The term “consisting essentially of” occupies a middle ground between “comprising” and “consisting of”.

The term “comprising” is intended to include embodiments encompassed by the terms “consisting essentially of” and “consisting of”. Similarly, the term “consisting essentially of” is intended to include embodiments encompassed by the term “consisting of”.

The epoxy equivalent weight (EEW) is the weight of uncured resin in grams which contains the equivalent of one mole of an epoxy group (g/eq). EEW is dependent upon molecular weight and is useful in determining curing agent concentrations.

When an amount, concentration, or other value or parameter is given as either a range, preferred range or a list of upper preferable values and lower preferable values, this is to be understood as specifically disclosing all ranges formed from any pair of any upper range limit or preferred value and any lower range limit or preferred value, regardless of whether ranges are separately disclosed. For example, when a range of “1 to 5” is recited, the recited range should be construed as including ranges “1 to 4”, “1 to 3”, “1-2”, “1-2 & 4-5”, “1-3 & 5”, and the like.

Where a range of numerical values is recited herein, unless otherwise stated, the range is intended to include the endpoints thereof, and all integers and fractions within the range.

Further, unless expressly stated to the contrary, “or” refers to an inclusive “or” and not to an exclusive “or”. For example, a condition A “or” B is satisfied by any one of the following: A is true (or present) and B is false (or not present), A is false (or not present) and B is true (or present), and both A and B are true (or present).

The disclosure is described in detail herein under.

The present disclosure relates to a curable composition comprises:

• • 100 parts by weight of an epoxy resin having an average epoxy equivalent weight of 500 g/eq or less;
  • 35-300 parts by weight of a hardener;
  • 0.025-20 parts by weight of a curing catalyst; and
  • 50-420 parts by weight of a filler, wherein the filler comprises boron nitride and has a median particle size of 8 μm or less, and has a maximum particle size of at most 20 μm.

In one embodiment of the present disclosure, the curable composition further comprises an additive of no more than 70 parts by weight per 100 parts by weight of the epoxy resin. In another embodiment of the present disclosure, the curable composition further comprises an additive of 25-70 parts by weight per 100 parts by weight of the epoxy resin.

=======

Exercise tasks>
• a. Rewrite the curable composition text, everything from "Further, unless expressly" down to "most 20 μm.", replacing "boron nitride" with "aluminum oxide".
• b. Continue the curable composition text from its last sentence.

=======

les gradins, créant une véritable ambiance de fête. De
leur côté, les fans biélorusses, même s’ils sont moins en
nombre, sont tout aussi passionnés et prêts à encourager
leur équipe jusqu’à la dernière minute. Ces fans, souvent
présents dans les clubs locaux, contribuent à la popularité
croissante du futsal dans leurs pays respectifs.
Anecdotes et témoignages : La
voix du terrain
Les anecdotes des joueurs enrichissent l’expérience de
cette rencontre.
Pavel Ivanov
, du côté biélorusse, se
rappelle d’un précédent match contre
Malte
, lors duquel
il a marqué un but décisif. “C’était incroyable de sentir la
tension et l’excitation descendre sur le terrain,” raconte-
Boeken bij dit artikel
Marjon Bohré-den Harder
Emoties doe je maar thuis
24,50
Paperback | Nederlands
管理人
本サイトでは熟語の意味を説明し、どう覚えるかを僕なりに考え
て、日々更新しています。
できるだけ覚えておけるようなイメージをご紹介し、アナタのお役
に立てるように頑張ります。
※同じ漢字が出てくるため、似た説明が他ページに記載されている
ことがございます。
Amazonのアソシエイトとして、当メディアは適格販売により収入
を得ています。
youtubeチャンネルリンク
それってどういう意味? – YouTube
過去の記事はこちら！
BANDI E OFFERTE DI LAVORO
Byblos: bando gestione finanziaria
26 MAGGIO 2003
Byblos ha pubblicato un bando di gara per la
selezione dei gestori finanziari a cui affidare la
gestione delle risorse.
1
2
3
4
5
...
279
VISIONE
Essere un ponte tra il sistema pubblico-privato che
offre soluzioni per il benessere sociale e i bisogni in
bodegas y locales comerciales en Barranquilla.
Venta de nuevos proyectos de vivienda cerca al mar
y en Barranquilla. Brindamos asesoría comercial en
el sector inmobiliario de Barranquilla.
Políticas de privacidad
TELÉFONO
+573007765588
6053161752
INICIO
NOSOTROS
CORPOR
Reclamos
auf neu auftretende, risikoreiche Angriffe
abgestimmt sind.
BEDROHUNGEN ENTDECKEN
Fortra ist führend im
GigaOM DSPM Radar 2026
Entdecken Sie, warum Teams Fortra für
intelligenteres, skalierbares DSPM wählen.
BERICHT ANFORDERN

=======

Answers given>
• a.
Further, unless expressly stated to the contrary, “or” refers to an inclusive “or” and not to an exclusive “or”. For example, a condition A “or” B is satisfied by any one of the following: A is true (or present) and B is false (or not present), A is false (or not present) and B is true (or present), and both A and B are true (or present).

The disclosure is described in detail herein under.

The present disclosure relates to a curable composition comprises:

• • 100 parts by weight of an epoxy resin having an average epoxy equivalent weight of 500 g/eq or less;
  • 35-300 parts by weight of a hardener;
  • 0.025-20 parts by weight of a curing catalyst; and
  • 50-420 parts by weight of a filler, wherein the filler comprises aluminum oxide and has a median particle size of 8 μm or less, and has a maximum particle size of at most 20 μm.

• b.
Non-limiting examples of the epoxy resin comprise a bisphenol A type epoxy, a bisphenol F type epoxy, a glycidyl amine type epoxy, a biphenyl type epoxy, a naphthalene type epoxy, an anthracene type epoxy, a fluorene type epoxy, a biphenyl aralkylphenol type epoxy, a dicyclopentadiene type epoxy, a trihydroxyphenylmethane type epoxy, a naphthol aralkyl type epoxy, a phenol aralkyl type epoxy, a phenol novolac type epoxy, a cresol novolac type epoxy, a bisphenol novolac type epoxy, a naphthol-cresol novolac type epoxy, a naphthalenediol novolac type epoxy, a hydrogenated or halogen modified epoxy. However, in one embodiment of the present disclosure, the epoxy resin is selected from the group consisting of the above epoxy resins and a mixture thereof.

Non-limiting examples of the hardener comprise an active ester type hardener, a carbodiimde type hardener, a phenol type hardener, a naphthol type hardener or an acid type hardener. However, in one embodiment of the present disclosure, the hardener is selected from the group consisting of the above hardeners and a mixture thereof.

In one embodiment of the present disclosure, the hardener is free of cyanate resin. In one embodiment of the present disclosure, the hardener comprises active ester type hardener.

In one embodiment of the present disclosure, the curable composition comprises 40-200 parts by weight of a hardener per 100 parts by weight of the epoxy resin. In another embodiment of the present disclosure, the curable composition comprises 40-100 parts by weight of a hardener per 100 parts by weight of the epoxy resin.

Non-limiting examples of the curing catalyst comprise an alkyl amine type catalyst, a pyridine type catalyst, an imidazole type catalyst or a piperidine type catalyst. However, in one embodiment of the present disclosure, the curing catalyst is selected from the group consisting of the above curing catalysts and a mixture thereof.

Non-limiting examples of the additive comprise antioxidants, flame retardants, coloring agents, thickeners, defoamers, elastomers, surface conditioners, polymerization inhibitors, ultraviolet absorbers, solvents, silane coupling agents, adhesion promoters or antioxidants. However, in one embodiment of the present disclosure, the additive is selected from the group consisting of the above additives and a mixture thereof.

In one embodiment of the present disclosure, the amount of the additive is no more than 70 parts by weight.

In one embodiment of the present disclosure, the additive is at least one solvent selected from the group consisting of methyl ethyl ketone, toluene, cyclohexanone, cyclopentanone, isophorone, methyl isobutyl ketone, and a mixture thereof.

In one embodiment of the present disclosure, the curable composition comprises 50-350 parts by weight of a filler per 100 parts by weight of the epoxy resin. In another embodiment of the present disclosure, the curable composition comprises 100-300 parts by weight of a filler per 100 parts by weight of the epoxy resin. In another embodiment of the present disclosure, the curable composition comprises 160-300 parts by weight of a filler per 100 parts by weight of the epoxy resin.

The second aspect of the present disclosure is related to an insulating film for fabricating a printed circuit board, especially suitable for applying a plasma etching. The insulating film comprising sequentially:

• • a support film;
  • a resin layer composed of the above curable composition; and
  • a protective film.

In one embodiment of the present disclosure, the resin layer has a thickness of 10 μm to 60 μm. In another embodiment of the present disclosure, the support film is a thermoplastic film having a thickness of 10 μm to 50 μm, or a metallic foil having a thickness of 1 μm to 25 μm. In another embodiment of the present disclosure, the protective film is a thermoplastic film having a thickness of 10 μm to 50 μm.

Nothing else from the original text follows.